Human nature is the driver behind why we make and listen to predictions of the future. A primary human motive is the reduction of uncertainty. In response to uncertainty, cortisol is released, which causes us to feel stress. In contrast, resolving uncertainty releases dopamine, which is pleasant and acts as a reward. It is tough for us to overcome these innate responses with rational thought. Of course, investing in the stock market necessarily involves uncertainty, which is why it causes stress and worry. Seeking out expert opinion about what the markets will do in the future is a way to trick ourselves into thinking that we have reduced uncertainty. A shot of dopamine is our reward.

Some investment experts believe they can predict future stock market performance while others know they can’t. But even those who know they can’t predict future returns feel pressure to put forth predictions because their clients expect it.

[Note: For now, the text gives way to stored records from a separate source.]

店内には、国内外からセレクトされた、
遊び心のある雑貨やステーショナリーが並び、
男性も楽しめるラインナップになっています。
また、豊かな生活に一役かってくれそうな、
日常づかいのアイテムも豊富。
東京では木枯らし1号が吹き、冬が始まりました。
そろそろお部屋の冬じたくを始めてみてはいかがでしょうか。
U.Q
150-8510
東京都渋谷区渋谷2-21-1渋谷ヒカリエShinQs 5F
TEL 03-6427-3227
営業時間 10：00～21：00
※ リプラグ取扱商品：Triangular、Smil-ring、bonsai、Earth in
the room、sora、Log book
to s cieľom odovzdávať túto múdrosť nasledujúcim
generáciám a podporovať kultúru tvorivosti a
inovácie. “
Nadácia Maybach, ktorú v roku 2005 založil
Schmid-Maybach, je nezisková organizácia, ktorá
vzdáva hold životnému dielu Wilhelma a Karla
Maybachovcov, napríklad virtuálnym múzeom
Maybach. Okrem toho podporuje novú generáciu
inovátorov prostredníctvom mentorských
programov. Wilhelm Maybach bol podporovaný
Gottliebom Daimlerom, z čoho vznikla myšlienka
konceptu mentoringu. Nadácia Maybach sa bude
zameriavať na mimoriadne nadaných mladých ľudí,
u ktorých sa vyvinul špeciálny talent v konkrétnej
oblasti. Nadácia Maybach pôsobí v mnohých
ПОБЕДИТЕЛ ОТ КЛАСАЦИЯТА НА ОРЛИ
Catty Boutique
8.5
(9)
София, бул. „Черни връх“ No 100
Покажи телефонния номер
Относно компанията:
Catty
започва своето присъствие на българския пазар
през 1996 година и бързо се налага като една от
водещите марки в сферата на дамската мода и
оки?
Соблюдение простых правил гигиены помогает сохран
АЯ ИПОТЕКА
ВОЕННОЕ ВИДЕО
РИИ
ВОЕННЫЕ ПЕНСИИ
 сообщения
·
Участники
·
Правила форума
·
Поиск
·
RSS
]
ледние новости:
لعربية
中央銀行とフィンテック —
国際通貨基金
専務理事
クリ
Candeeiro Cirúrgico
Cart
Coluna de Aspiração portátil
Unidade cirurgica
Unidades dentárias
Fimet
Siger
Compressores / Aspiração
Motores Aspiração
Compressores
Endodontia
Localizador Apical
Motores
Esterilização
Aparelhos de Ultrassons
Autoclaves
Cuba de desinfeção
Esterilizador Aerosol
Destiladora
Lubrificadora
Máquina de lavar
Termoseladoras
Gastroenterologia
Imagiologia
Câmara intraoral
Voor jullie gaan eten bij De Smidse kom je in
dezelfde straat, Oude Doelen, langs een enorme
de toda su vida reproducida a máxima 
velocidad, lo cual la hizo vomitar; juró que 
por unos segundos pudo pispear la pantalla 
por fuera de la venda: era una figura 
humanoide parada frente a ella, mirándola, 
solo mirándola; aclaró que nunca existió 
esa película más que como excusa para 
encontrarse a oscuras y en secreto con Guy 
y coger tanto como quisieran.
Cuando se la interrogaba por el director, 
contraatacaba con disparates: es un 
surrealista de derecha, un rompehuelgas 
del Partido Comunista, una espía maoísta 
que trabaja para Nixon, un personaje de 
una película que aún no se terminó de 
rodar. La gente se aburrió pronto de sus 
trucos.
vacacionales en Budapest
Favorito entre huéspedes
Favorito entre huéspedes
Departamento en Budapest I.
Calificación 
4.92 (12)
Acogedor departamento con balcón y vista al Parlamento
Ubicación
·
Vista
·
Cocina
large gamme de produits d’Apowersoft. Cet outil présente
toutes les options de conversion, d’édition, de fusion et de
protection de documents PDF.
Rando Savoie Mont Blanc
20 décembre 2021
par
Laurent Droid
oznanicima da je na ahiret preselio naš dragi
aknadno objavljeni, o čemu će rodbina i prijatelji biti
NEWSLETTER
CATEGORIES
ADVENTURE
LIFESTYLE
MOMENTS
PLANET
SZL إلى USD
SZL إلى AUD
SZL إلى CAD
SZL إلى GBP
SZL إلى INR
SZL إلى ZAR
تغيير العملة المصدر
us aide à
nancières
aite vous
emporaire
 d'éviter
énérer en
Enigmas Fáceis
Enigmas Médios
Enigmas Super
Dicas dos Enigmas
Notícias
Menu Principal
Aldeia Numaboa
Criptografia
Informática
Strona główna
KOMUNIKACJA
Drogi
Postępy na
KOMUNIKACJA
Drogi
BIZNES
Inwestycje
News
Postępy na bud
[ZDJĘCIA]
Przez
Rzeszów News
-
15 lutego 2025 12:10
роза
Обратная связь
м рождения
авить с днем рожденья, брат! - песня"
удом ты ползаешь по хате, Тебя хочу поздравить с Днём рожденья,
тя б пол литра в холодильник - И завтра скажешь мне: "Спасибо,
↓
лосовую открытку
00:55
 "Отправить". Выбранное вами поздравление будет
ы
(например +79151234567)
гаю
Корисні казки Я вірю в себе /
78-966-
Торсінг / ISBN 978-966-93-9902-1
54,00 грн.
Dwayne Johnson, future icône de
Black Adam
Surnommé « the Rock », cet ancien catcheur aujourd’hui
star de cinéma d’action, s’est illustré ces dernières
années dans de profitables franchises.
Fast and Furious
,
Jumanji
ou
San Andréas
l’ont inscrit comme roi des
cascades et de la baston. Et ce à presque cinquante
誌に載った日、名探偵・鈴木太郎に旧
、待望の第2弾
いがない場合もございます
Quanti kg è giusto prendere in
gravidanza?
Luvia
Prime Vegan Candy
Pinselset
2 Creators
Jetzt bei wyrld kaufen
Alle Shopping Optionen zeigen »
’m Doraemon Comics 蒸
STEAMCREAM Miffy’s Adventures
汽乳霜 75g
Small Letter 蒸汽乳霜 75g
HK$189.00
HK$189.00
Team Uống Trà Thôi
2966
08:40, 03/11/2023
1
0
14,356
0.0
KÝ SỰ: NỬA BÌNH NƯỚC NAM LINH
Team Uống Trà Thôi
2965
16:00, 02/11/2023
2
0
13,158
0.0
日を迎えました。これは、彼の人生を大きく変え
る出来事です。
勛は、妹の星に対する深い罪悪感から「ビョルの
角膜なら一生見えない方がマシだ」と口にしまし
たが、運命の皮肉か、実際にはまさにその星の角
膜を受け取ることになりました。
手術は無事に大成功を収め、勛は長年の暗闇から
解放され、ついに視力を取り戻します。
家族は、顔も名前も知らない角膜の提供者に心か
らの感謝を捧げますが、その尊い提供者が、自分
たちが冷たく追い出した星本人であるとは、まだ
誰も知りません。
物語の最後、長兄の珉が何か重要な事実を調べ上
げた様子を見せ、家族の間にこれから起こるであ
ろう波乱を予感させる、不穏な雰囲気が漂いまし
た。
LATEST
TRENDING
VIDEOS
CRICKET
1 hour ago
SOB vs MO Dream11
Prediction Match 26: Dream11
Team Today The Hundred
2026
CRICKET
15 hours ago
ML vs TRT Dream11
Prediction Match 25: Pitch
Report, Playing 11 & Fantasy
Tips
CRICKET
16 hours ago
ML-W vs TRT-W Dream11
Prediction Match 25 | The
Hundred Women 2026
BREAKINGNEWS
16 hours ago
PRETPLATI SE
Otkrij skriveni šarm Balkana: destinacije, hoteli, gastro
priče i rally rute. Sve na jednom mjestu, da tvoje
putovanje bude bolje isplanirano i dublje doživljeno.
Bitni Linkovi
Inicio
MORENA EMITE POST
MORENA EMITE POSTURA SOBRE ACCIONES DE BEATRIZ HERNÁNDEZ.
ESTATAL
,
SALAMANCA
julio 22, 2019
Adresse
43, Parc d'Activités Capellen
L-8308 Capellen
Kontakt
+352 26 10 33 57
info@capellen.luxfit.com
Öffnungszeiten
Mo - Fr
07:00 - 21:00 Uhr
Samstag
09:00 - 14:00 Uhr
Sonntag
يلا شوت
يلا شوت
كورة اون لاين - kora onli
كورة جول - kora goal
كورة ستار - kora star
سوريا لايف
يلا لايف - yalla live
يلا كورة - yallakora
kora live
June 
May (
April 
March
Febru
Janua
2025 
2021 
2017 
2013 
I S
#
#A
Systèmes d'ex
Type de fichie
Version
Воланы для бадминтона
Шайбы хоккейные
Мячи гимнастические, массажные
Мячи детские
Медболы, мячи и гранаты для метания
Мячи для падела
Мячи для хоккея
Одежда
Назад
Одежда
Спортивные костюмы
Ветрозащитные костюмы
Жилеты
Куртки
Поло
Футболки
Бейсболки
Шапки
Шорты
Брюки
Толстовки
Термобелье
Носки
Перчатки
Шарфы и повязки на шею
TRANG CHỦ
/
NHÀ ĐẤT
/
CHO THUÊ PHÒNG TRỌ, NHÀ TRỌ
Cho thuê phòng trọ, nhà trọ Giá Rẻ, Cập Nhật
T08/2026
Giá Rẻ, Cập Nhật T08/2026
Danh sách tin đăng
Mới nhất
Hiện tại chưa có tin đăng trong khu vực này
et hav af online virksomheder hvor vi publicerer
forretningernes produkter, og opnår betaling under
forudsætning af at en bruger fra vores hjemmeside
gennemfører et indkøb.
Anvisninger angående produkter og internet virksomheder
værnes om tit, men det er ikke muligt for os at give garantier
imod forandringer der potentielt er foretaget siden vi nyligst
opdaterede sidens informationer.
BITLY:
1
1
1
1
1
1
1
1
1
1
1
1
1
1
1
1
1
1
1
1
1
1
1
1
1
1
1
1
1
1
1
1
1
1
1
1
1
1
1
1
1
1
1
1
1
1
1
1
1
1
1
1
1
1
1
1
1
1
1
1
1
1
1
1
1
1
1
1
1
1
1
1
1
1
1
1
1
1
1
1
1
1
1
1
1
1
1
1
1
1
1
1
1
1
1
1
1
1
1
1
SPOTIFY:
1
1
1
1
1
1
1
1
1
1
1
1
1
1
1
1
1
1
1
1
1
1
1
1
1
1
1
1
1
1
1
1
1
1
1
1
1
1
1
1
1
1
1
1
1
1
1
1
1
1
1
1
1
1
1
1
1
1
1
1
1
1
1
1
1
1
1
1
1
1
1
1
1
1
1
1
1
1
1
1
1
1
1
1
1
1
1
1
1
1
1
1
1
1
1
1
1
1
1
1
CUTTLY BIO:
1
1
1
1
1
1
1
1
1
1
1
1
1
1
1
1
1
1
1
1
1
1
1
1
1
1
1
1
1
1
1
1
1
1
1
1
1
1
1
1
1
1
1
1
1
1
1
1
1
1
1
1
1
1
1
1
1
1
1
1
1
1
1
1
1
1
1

A case in point occurred at an investment conference I attended a few years ago. A keynote speaker was the Chief Investment Officer of a large investment firm who presented his firm’s forecast of domestic and international markets for the coming one and five years. He suggested that investors overweight some areas of the market and underweight others based on their various market predictions. It was an impressive presentation with a plethora of supporting charts and data.

I ended up next to the CIO at the hotel bar a few hours later, and after we each enjoyed a few Manhattans I asked him how he invested his own money. He said he was mainly in index funds, only looked at his portfolio about once a year and tried not to tinker. I was surprised by his answer, given his talk about basing portfolio shifts on market forecasts. He explained that he didn’t think his firm or anyone else could predict the market. They only did so because clients weren’t happy unless they gave them predictions and suggestions on how to tweak their portfolios in response to the predictions. I’ve heard similar statements from other investment professionals when they are off the record.

Even though listening to market predictions is a fool’s errand, we still listen. Including me. I know that stock market predictions are worthless, but still sometimes I click on them.

Thousands of experts study overbought indicators, oversold indicators, head-and-shoulders patterns, put-call ratios, the Fed’s policy on money supply, foreign investment, the movement of constellations through the heavens, and the moss on oak trees, and they can’t predict the markets with any useful consistency, any more than the gizzard squeezers could tell the Roman emperors when the Huns would attack.Peter Lynch

How Should We Cope with the Uncertainty of 2020?

What should we do instead? The answer is simple but not easy: we must learn to sit in the discomfort of uncertainty. We should admit to ourselves that we do not know what the market will do next year. The probability is that it will be up, but it might be down. Nobody knows for sure.

In the face of this uncertainty, we should create all-weather portfolios that will share in the upside when the market is up but also preserve value in down markets. We should take a long-term view of the markets and not look very often at our portfolios. We’d also be better off spending less time reading market news and drinking from the firehose of financial and economic data (which is mostly noise), and more time reading books about investing (which are more likely to contain wisdom). Above all else, we should stop listening to expert forecasts.